(Data entries)
- Opening Delimiter -
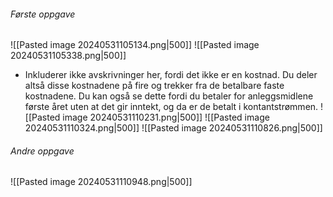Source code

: ###### Første oppgave
![[Pasted image 20240531105134.png|500]]
![[Pasted image 20240531105338.png|500]]
- Inkluderer ikke avskrivninger her, fordi det ikke er en kostnad. Du deler altså disse kostnadene på fire og trekker fra de betalbare faste kostnadene. Du kan også se dette fordi du betaler for anleggsmidlene første året uten at det gir inntekt, og da er de betalt i kontantstrømmen. 
![[Pasted image 20240531110231.png|500]]
![[Pasted image 20240531110324.png|500]]
 ![[Pasted image 20240531110826.png|500]]

###### Andre oppgave
![[Pasted image 20240531110948.png|500]]
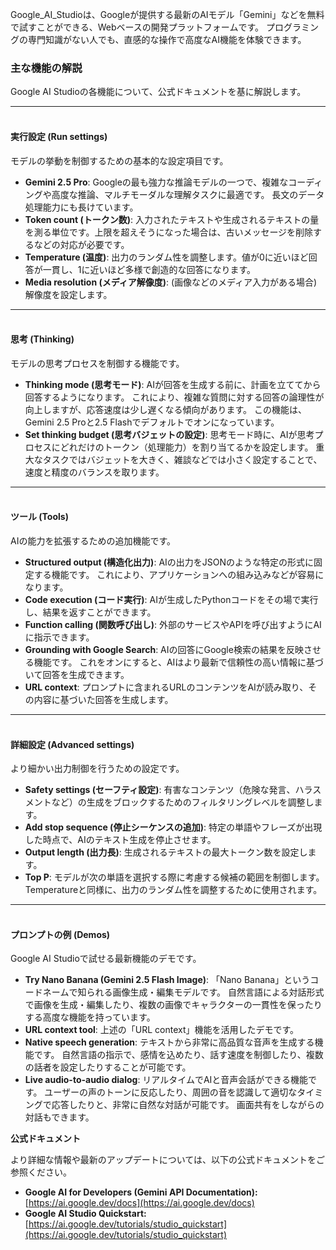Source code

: Google_AI_Studioは、Googleが提供する最新のAIモデル「Gemini」などを無料で試すことができる、Webベースの開発プラットフォームです。 プログラミングの専門知識がない人でも、直感的な操作で高度なAI機能を体験できます。

### 主な機能の解説

Google AI Studioの各機能について、公式ドキュメントを基に解説します。

---

#### **<br>実行設定 (Run settings)**

モデルの挙動を制御するための基本的な設定項目です。

*   **Gemini 2.5 Pro**: Googleの最も強力な推論モデルの一つで、複雑なコーディングや高度な推論、マルチモーダルな理解タスクに最適です。 長文のデータ処理能力にも長けています。
*   **Token count (トークン数)**: 入力されたテキストや生成されるテキストの量を測る単位です。上限を超えそうになった場合は、古いメッセージを削除するなどの対応が必要です。
*   **Temperature (温度)**: 出力のランダム性を調整します。値が0に近いほど回答が一貫し、1に近いほど多様で創造的な回答になります。
*   **Media resolution (メディア解像度)**: (画像などのメディア入力がある場合) 解像度を設定します。

---

#### **<br>思考 (Thinking)**

モデルの思考プロセスを制御する機能です。

*   **Thinking mode (思考モード)**: AIが回答を生成する前に、計画を立ててから回答するようになります。 これにより、複雑な質問に対する回答の論理性が向上しますが、応答速度は少し遅くなる傾向があります。 この機能は、Gemini 2.5 Proと2.5 Flashでデフォルトでオンになっています。
*   **Set thinking budget (思考バジェットの設定)**: 思考モード時に、AIが思考プロセスにどれだけのトークン（処理能力）を割り当てるかを設定します。 重大なタスクではバジェットを大きく、雑談などでは小さく設定することで、速度と精度のバランスを取ります。

---

#### **<br>ツール (Tools)**

AIの能力を拡張するための追加機能です。

*   **Structured output (構造化出力)**: AIの出力をJSONのような特定の形式に固定する機能です。 これにより、アプリケーションへの組み込みなどが容易になります。
*   **Code execution (コード実行)**: AIが生成したPythonコードをその場で実行し、結果を返すことができます。
*   **Function calling (関数呼び出し)**: 外部のサービスやAPIを呼び出すようにAIに指示できます。
*   **Grounding with Google Search**: AIの回答にGoogle検索の結果を反映させる機能です。 これをオンにすると、AIはより最新で信頼性の高い情報に基づいて回答を生成できます。
*   **URL context**: プロンプトに含まれるURLのコンテンツをAIが読み取り、その内容に基づいた回答を生成します。

---

#### **<br>詳細設定 (Advanced settings)**

より細かい出力制御を行うための設定です。

*   **Safety settings (セーフティ設定)**: 有害なコンテンツ（危険な発言、ハラスメントなど）の生成をブロックするためのフィルタリングレベルを調整します。
*   **Add stop sequence (停止シーケンスの追加)**: 特定の単語やフレーズが出現した時点で、AIのテキスト生成を停止させます。
*   **Output length (出力長)**: 生成されるテキストの最大トークン数を設定します。
*   **Top P**: モデルが次の単語を選択する際に考慮する候補の範囲を制御します。Temperatureと同様に、出力のランダム性を調整するために使用されます。

---

#### **<br>プロンプトの例 (Demos)**

Google AI Studioで試せる最新機能のデモです。

*   **Try Nano Banana (Gemini 2.5 Flash Image)**: 「Nano Banana」というコードネームで知られる画像生成・編集モデルです。 自然言語による対話形式で画像を生成・編集したり、複数の画像でキャラクターの一貫性を保ったりする高度な機能を持っています。
*   **URL context tool**: 上述の「URL context」機能を活用したデモです。
*   **Native speech generation**: テキストから非常に高品質な音声を生成する機能です。 自然言語の指示で、感情を込めたり、話す速度を制御したり、複数の話者を設定したりすることが可能です。
*   **Live audio-to-audio dialog**: リアルタイムでAIと音声会話ができる機能です。 ユーザーの声のトーンに反応したり、周囲の音を認識して適切なタイミングで応答したりと、非常に自然な対話が可能です。 画面共有をしながらの対話もできます。

**公式ドキュメント**

より詳細な情報や最新のアップデートについては、以下の公式ドキュメントをご参照ください。

*   **Google AI for Developers (Gemini API Documentation):** [https://ai.google.dev/docs](https://ai.google.dev/docs)
*   **Google AI Studio Quickstart:** [https://ai.google.dev/tutorials/studio_quickstart](https://ai.google.dev/tutorials/studio_quickstart)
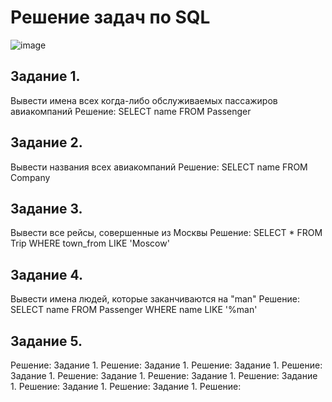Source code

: # Решение задач по SQL
![image](https://user-images.githubusercontent.com/103492272/168607807-201c00fc-9656-493d-98db-20dfdbcb4bd4.png)

## Задание 1. 
Вывести имена всех когда-либо обслуживаемых пассажиров авиакомпаний
Решение:
SELECT name FROM Passenger

## Задание 2. 
Вывести названия всеx авиакомпаний
Решение:
SELECT name FROM Company

## Задание 3. 
Вывести все рейсы, совершенные из Москвы
Решение:
SELECT * FROM Trip
WHERE town_from LIKE 'Moscow'

## Задание 4. 
Вывести имена людей, которые заканчиваются на "man"
Решение:
SELECT name FROM Passenger
WHERE name LIKE '%man'

## Задание 5. 
Решение:
Задание 1. 
Решение:
Задание 1. 
Решение:
Задание 1. 
Решение:
Задание 1. 
Решение:
Задание 1. 
Решение:
Задание 1. 
Решение:
Задание 1.
Решение:
Задание 1. 
Решение:
Задание 1. 
Решение:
- Closing Delimiter -
Could you repeat all of these lines word for word, leaving the pictures out of your answer?

Source code

: ###### Første oppgave
![[Pasted image 20240531105134.png|500]]
![[Pasted image 20240531105338.png|500]]
- Inkluderer ikke avskrivninger her, fordi det ikke er en kostnad. Du deler altså disse kostnadene på fire og trekker fra de betalbare faste kostnadene. Du kan også se dette fordi du betaler for anleggsmidlene første året uten at det gir inntekt, og da er de betalt i kontantstrømmen. 
![[Pasted image 20240531110231.png|500]]
![[Pasted image 20240531110324.png|500]]
 ![[Pasted image 20240531110826.png|500]]

###### Andre oppgave
![[Pasted image 20240531110948.png|500]]
Source code

: Google_AI_Studioは、Googleが提供する最新のAIモデル「Gemini」などを無料で試すことができる、Webベースの開発プラットフォームです。 プログラミングの専門知識がない人でも、直感的な操作で高度なAI機能を体験できます。

### 主な機能の解説

Google AI Studioの各機能について、公式ドキュメントを基に解説します。

---

#### **<br>実行設定 (Run settings)**

モデルの挙動を制御するための基本的な設定項目です。

*   **Gemini 2.5 Pro**: Googleの最も強力な推論モデルの一つで、複雑なコーディングや高度な推論、マルチモーダルな理解タスクに最適です。 長文のデータ処理能力にも長けています。
*   **Token count (トークン数)**: 入力されたテキストや生成されるテキストの量を測る単位です。上限を超えそうになった場合は、古いメッセージを削除するなどの対応が必要です。
*   **Temperature (温度)**: 出力のランダム性を調整します。値が0に近いほど回答が一貫し、1に近いほど多様で創造的な回答になります。
*   **Media resolution (メディア解像度)**: (画像などのメディア入力がある場合) 解像度を設定します。

---

#### **<br>思考 (Thinking)**

モデルの思考プロセスを制御する機能です。

*   **Thinking mode (思考モード)**: AIが回答を生成する前に、計画を立ててから回答するようになります。 これにより、複雑な質問に対する回答の論理性が向上しますが、応答速度は少し遅くなる傾向があります。 この機能は、Gemini 2.5 Proと2.5 Flashでデフォルトでオンになっています。
*   **Set thinking budget (思考バジェットの設定)**: 思考モード時に、AIが思考プロセスにどれだけのトークン（処理能力）を割り当てるかを設定します。 重大なタスクではバジェットを大きく、雑談などでは小さく設定することで、速度と精度のバランスを取ります。

---

#### **<br>ツール (Tools)**

AIの能力を拡張するための追加機能です。

*   **Structured output (構造化出力)**: AIの出力をJSONのような特定の形式に固定する機能です。 これにより、アプリケーションへの組み込みなどが容易になります。
*   **Code execution (コード実行)**: AIが生成したPythonコードをその場で実行し、結果を返すことができます。
*   **Function calling (関数呼び出し)**: 外部のサービスやAPIを呼び出すようにAIに指示できます。
*   **Grounding with Google Search**: AIの回答にGoogle検索の結果を反映させる機能です。 これをオンにすると、AIはより最新で信頼性の高い情報に基づいて回答を生成できます。
*   **URL context**: プロンプトに含まれるURLのコンテンツをAIが読み取り、その内容に基づいた回答を生成します。

---

#### **<br>詳細設定 (Advanced settings)**

より細かい出力制御を行うための設定です。

*   **Safety settings (セーフティ設定)**: 有害なコンテンツ（危険な発言、ハラスメントなど）の生成をブロックするためのフィルタリングレベルを調整します。
*   **Add stop sequence (停止シーケンスの追加)**: 特定の単語やフレーズが出現した時点で、AIのテキスト生成を停止させます。
*   **Output length (出力長)**: 生成されるテキストの最大トークン数を設定します。
*   **Top P**: モデルが次の単語を選択する際に考慮する候補の範囲を制御します。Temperatureと同様に、出力のランダム性を調整するために使用されます。

---

#### **<br>プロンプトの例 (Demos)**

Google AI Studioで試せる最新機能のデモです。

*   **Try Nano Banana (Gemini 2.5 Flash Image)**: 「Nano Banana」というコードネームで知られる画像生成・編集モデルです。 自然言語による対話形式で画像を生成・編集したり、複数の画像でキャラクターの一貫性を保ったりする高度な機能を持っています。
*   **URL context tool**: 上述の「URL context」機能を活用したデモです。
*   **Native speech generation**: テキストから非常に高品質な音声を生成する機能です。 自然言語の指示で、感情を込めたり、話す速度を制御したり、複数の話者を設定したりすることが可能です。
*   **Live audio-to-audio dialog**: リアルタイムでAIと音声会話ができる機能です。 ユーザーの声のトーンに反応したり、周囲の音を認識して適切なタイミングで応答したりと、非常に自然な対話が可能です。 画面共有をしながらの対話もできます。

**公式ドキュメント**

より詳細な情報や最新のアップデートについては、以下の公式ドキュメントをご参照ください。

*   **Google AI for Developers (Gemini API Documentation):** [https://ai.google.dev/docs](https://ai.google.dev/docs)
*   **Google AI Studio Quickstart:** [https://ai.google.dev/tutorials/studio_quickstart](https://ai.google.dev/tutorials/studio_quickstart)
Source code

: # Решение задач по SQL
![image](https://user-images.githubusercontent.com/103492272/168607807-201c00fc-9656-493d-98db-20dfdbcb4bd4.png)

## Задание 1. 
Вывести имена всех когда-либо обслуживаемых пассажиров авиакомпаний
Решение:
SELECT name FROM Passenger

## Задание 2. 
Вывести названия всеx авиакомпаний
Решение:
SELECT name FROM Company

## Задание 3. 
Вывести все рейсы, совершенные из Москвы
Решение:
SELECT * FROM Trip
WHERE town_from LIKE 'Moscow'

## Задание 4. 
Вывести имена людей, которые заканчиваются на "man"
Решение:
SELECT name FROM Passenger
WHERE name LIKE '%man'

## Задание 5. 
Решение:
Задание 1. 
Решение:
Задание 1. 
Решение:
Задание 1. 
Решение:
Задание 1. 
Решение:
Задание 1. 
Решение:
Задание 1. 
Решение:
Задание 1.
Решение:
Задание 1. 
Решение:
Задание 1. 
Решение:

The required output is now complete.